Moreover, some experts found the argument that America is fighting terrorism abroad to avoid it at home simplistic.

"It sounds really great and it's appealing to a domestic audience," said Charles Pena, a defense analyst at the libertarian Cato Institute. "Of course we would rather fight the terrorists abroad than have them here on the streets of Washington, New York, Chicago or anywhere else as they're blowing things up. It's sort of an obvious statement."

Pena agrees with Jenkins that the evidence doesn't support the slogan. "The slogan . . . displays a real, to be charitable, underappreciation of what our problem really is," he said.

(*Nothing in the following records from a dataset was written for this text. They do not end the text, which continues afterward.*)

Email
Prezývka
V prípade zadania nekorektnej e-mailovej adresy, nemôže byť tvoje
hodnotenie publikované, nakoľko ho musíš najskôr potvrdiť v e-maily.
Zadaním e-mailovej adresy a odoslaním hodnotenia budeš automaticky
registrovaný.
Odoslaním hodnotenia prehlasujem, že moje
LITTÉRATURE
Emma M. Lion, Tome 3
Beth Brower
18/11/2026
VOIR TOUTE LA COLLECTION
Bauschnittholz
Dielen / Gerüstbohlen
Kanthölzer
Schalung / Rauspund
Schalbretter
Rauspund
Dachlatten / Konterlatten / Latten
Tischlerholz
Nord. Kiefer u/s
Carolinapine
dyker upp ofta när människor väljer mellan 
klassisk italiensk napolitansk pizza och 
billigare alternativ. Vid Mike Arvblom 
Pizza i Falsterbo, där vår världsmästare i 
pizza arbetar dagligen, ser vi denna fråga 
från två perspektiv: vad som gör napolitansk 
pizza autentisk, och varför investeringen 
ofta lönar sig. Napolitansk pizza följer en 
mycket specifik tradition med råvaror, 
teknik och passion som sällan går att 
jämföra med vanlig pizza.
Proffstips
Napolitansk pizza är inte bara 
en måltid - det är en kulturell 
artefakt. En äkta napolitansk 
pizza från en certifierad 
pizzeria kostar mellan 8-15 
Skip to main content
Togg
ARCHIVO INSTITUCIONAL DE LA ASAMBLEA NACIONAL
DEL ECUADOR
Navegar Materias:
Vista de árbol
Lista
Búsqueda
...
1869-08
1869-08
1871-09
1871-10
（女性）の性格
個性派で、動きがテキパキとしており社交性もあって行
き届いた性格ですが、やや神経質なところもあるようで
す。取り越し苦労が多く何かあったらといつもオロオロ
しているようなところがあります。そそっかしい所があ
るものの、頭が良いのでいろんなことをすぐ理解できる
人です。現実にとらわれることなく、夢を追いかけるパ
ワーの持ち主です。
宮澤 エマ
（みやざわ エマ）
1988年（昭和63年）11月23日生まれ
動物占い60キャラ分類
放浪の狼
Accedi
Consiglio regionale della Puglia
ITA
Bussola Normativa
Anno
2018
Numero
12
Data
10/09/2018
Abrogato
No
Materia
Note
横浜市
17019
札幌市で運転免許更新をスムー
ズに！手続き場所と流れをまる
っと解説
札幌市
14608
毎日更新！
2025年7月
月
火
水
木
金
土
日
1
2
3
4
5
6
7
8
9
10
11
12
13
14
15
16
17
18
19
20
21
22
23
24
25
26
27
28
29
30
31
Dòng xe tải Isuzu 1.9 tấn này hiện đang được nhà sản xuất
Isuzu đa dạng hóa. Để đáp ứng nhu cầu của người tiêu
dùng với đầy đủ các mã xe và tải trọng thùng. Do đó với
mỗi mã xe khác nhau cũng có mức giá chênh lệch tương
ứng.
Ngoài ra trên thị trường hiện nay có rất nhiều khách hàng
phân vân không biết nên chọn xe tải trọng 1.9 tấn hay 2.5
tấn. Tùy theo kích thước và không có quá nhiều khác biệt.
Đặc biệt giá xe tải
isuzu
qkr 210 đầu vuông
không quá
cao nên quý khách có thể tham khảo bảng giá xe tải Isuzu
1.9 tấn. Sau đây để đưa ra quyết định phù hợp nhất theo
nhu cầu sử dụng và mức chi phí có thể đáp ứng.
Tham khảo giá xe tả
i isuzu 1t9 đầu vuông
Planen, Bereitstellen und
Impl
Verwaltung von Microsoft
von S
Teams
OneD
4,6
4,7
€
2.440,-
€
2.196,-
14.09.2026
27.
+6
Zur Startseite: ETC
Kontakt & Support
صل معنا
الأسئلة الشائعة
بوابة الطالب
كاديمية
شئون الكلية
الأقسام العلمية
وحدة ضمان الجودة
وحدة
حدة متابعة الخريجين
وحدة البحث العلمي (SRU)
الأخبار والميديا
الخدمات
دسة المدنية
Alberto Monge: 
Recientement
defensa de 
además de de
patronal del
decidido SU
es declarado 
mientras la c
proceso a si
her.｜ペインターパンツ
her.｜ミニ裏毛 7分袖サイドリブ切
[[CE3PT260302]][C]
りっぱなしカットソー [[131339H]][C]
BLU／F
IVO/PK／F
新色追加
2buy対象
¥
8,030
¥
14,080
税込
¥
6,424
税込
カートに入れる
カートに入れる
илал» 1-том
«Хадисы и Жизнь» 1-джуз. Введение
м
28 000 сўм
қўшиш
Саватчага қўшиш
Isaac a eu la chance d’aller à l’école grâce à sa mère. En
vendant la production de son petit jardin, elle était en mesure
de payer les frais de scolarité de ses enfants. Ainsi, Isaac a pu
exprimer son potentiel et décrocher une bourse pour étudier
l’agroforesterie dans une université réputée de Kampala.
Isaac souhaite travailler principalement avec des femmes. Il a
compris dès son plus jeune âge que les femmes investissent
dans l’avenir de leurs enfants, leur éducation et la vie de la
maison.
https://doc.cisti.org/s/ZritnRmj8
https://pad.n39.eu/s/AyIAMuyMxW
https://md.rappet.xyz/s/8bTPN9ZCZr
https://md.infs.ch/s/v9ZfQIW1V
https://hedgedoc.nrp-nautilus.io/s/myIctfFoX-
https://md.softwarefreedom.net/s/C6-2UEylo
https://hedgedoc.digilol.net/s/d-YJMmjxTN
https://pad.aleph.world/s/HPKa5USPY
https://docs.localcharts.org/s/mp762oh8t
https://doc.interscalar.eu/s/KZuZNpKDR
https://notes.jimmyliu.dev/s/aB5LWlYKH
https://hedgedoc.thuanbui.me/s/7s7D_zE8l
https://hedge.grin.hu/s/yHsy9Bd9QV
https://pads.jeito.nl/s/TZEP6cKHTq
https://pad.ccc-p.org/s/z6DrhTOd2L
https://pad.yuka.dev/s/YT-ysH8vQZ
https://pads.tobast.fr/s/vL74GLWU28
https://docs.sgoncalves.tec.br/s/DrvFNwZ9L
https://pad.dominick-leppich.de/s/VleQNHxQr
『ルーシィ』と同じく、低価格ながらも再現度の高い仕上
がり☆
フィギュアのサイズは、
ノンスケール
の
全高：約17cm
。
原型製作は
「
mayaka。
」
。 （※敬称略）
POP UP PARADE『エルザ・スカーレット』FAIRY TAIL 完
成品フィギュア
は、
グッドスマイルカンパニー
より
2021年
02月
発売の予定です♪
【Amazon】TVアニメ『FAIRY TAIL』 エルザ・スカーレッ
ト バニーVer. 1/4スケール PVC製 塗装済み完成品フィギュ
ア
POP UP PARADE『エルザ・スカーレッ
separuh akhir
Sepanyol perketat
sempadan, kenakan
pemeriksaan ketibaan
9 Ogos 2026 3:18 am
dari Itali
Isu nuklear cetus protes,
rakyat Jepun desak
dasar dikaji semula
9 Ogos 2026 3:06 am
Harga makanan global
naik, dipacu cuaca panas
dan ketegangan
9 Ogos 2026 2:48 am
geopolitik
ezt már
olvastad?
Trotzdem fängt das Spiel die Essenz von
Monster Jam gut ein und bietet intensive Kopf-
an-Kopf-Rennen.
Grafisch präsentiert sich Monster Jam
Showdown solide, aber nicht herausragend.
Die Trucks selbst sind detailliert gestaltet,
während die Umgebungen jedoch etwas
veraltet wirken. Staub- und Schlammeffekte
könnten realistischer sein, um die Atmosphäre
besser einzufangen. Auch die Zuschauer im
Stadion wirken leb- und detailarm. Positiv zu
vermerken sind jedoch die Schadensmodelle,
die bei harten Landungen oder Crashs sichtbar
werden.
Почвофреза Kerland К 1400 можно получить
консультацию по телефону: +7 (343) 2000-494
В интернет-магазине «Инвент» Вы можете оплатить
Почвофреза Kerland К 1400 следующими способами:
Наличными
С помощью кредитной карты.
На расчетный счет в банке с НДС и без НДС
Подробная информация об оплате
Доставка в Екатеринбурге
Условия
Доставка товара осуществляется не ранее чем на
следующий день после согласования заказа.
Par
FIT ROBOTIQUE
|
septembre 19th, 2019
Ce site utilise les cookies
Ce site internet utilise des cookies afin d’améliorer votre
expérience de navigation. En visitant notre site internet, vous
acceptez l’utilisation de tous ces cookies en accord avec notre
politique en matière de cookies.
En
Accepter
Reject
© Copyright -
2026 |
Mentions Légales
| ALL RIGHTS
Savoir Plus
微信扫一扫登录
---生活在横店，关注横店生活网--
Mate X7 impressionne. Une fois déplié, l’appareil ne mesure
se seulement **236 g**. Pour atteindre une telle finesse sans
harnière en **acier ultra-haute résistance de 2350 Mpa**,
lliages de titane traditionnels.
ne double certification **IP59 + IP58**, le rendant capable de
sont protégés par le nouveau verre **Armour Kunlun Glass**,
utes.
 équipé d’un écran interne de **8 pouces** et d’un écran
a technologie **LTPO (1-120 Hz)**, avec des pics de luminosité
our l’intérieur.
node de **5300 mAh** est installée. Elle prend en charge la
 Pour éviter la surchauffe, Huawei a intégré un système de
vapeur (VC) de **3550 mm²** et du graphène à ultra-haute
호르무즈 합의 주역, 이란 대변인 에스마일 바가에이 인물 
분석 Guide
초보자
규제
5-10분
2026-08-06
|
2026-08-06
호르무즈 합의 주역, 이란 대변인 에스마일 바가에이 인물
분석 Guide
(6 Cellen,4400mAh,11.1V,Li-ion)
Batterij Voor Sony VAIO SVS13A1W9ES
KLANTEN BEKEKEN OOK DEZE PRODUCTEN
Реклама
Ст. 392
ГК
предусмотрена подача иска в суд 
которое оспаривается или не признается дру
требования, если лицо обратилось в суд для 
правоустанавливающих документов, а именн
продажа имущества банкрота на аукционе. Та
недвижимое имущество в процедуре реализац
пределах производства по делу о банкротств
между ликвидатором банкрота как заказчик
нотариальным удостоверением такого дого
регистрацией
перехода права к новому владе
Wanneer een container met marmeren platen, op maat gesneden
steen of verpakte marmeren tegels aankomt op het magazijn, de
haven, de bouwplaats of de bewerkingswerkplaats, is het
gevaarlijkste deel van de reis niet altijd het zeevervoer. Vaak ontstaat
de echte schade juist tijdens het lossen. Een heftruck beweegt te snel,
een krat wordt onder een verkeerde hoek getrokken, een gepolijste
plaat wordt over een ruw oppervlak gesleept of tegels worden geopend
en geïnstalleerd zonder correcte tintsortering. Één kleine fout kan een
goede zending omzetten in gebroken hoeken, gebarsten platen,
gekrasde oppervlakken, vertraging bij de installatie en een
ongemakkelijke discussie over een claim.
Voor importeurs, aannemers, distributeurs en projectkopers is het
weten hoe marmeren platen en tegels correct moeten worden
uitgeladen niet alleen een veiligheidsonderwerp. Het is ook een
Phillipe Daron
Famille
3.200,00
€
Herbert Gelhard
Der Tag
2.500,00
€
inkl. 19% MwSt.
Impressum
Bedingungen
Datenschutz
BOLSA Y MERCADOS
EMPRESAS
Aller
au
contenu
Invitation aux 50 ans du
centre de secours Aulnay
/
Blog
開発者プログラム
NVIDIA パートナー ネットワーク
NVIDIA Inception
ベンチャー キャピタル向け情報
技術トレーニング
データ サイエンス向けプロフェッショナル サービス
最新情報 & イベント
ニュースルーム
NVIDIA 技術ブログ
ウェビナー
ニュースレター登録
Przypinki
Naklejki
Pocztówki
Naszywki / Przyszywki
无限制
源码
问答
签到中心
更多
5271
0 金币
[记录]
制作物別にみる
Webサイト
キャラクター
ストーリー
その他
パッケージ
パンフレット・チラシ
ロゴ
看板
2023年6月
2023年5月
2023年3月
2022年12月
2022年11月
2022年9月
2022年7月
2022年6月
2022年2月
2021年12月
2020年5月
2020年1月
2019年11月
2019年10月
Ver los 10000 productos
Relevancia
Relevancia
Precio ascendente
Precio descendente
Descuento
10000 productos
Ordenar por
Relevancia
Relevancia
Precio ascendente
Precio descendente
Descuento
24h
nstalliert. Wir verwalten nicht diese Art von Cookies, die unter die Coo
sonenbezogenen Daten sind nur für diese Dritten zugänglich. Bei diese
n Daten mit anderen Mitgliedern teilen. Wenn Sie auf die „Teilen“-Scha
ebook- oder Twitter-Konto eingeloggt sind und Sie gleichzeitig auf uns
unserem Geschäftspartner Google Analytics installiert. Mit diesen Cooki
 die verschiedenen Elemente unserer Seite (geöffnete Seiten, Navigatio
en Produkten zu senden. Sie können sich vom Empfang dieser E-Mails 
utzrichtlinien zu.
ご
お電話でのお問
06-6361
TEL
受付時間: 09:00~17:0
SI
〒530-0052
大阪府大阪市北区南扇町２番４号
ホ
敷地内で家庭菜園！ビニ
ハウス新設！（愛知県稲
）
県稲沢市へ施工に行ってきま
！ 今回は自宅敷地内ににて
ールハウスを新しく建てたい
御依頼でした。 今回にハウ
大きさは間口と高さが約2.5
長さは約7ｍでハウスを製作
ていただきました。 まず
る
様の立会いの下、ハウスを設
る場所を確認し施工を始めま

Pena said it falls short as policy "because the implication is we win this war by killing people. ... We're not dealing with a structure anymore, if we were ever. ... We are dealing with a radical Islamist ideology that is infusing itself inside the Muslim world. You don't win by just killing people."

The notion of fighting enemies abroad to avoid having to fight them here has been used before in American history, experts noted. For instance, during the Vietnam War, many of the war's supporters said if the U.S. didn't fight communists in Indochina, it would eventually have to fight them in Hawaii or on the beaches of California.

Bush, who employed the line extensively in the closing days of the campaign, has used it for more than a year. In a September 2003 interview with Fox News, the president said of the terrorists, "I would rather fight them there than here."

As Reed Dickens, a Bush-Cheney campaign spokesman, put it, "The president believes if you are hunting down the terrorists it makes it much more unlikely that they're going to pull off a major coordinated attack if they're having to run and hide in caves."And it's not just Bush. Iterations of the statement by Iraq war supporters can be found on the Internet.

"To me it's an empty phrase," Pena said. "It's a statement of the obvious that doesn't tell me anything about what we're doing and do we really have some plan that allows us to get somewhere that might approximate victory, however elusive defining victory is."

Even TV pundits have weighed in on the assertion that fighting terrorists abroad has precluded the likelihood of facing them on the home front.

On a recent episode of his HBO talk show "Real Time" that was broadcast before the election, comedian and cultural observer Bill Maher echoed those who are skeptical that the fight against terrorists can be kept offshore.

"To say we're going to fight them there so we don't have to fight them here makes it sound like they're some sort of an army that can get bogged down like Napoleon on the way to Moscow," Maher said. "But they're a virtual army. They can fight us there and here at the same time."